On Fri, 2005-10-21 at 00:03 +0200, Michael Haardt wrote:
On Thu, Oct 20, 2005 at 07:44:05PM +0100, Dave Cridland wrote:
We need to restrict this discussion to just the one mailing list,
really, but I've posted a message saying that actually, the reverse
is true - comparators match on octet strings, and happen to have a
decode built in - hence i;octet doesn't decode, and i;ascii-* both
decode using ASCII.
What exactly do you mean by "decode"? Removing the MIME encoding or
converting the character set?
I'm not Dave, but I would mean "decode UTF-8 octet sequences to Unicode
characters". RFC 2047 and RFC 2231 decoding will always be done. BTW,
the draft does not mention RFC 2231 at all, I think that should be more
explicit, since it has explicit references to RFC 2047.
The notion that comparators work on character strings is a notion
that comes pre-flawed - ACAP does not operate on character strings,
but octet strings, which might on a good day happen to be UTF-8
encoded text, but might be anything.
That explains why we have that mess. Over here, users certainly expect
"en;ascii-case" to match characters, and will be confused if the first
test is true and the second is not, and yet more, if both are false:
Subject: =?utf8?q?A=c3=a4?=
:comparator "en;ascii-casemap" :matches "a?"

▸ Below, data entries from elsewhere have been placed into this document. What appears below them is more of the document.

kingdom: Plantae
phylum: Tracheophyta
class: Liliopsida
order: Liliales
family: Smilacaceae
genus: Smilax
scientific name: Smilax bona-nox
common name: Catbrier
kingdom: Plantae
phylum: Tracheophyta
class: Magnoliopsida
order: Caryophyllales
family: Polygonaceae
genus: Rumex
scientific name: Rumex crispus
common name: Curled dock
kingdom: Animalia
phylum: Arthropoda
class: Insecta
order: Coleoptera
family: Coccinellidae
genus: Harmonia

no. if you change the pattern to "a?*", and have variables, ${1} would
hold U+00C3 (not U+00E4, the decoded value).
:comparator "i;octet" :matches "A?"
no. same as above.
If "i;octet" operates on octets, we can't talk of unicode, but need
to talk about UTF8 for comparisons, and users will ask instantly:
How can I match characters case sensitive? The base spec makes me think
"i;octet" is just that, and operating on characters, despite the name.
well, to me it is quite obvious that when it says "octet", it doesn't
support multibyte encodings, but rather operates on raw byte values.
RFC 2244 is quite explicit:
For collation, the i;octet comparator interprets the value of
an attribute as a series of unsigned octets with ordinal
values from 0 to 255.
the base spec does not support caseful matching where "?" makes sense in
non-ASCII. in fact, the latest comparator draft I can find doesn't
provide one either. the algorithm for en;ascii-casemap is quite
amusing:
The "en;ascii-casemap" collation is a simple collation intended for
use with English language text in pure US-ASCII. It provides
equality, substring and ordering functions. The algorithm first
applies a canonicalization algorithm to both input strings which
subtracts 32 (0x20) from all octet values between 97 (0x61) and 122
(0x7A) inclusive. The result of the collation is then the same as
the result of the "i;octet" collation for the canonicalized strings.
(the algorithm in RFC 2244 is essentially the same.)
this was surprising and interesting to me, since it means that with
"abc" :matches "ab?", ${1} will hold the uppercase "C"! I wonder how
many users would expect that one, or how many implementations get it
right.
Section 2.7.1, Match Type, does not mention octets anywhere.
I've also suggested that where all the protocol has is a character
string, then the semantics of a comparator must behave as though the
string were encoded using UTF-8 (possibly by actually doing so).
Are you saying that even using "en;ascii-casemap", the wildcard "?"
does not match a single character outside US-ASCII?
since the spec defines it in terms of i;octet, the "?" wildcard is
essentially broken. it gets really interesting with "*", though, since
you will probably get doubly encoded UTF-8 :-(
this is truly a mess. we need a comparator which makes sense, a
comparator which operates case-fully on Unicode characters, but without
the difficult bits (e.g. normalising combining characters).
--
Kjetil T.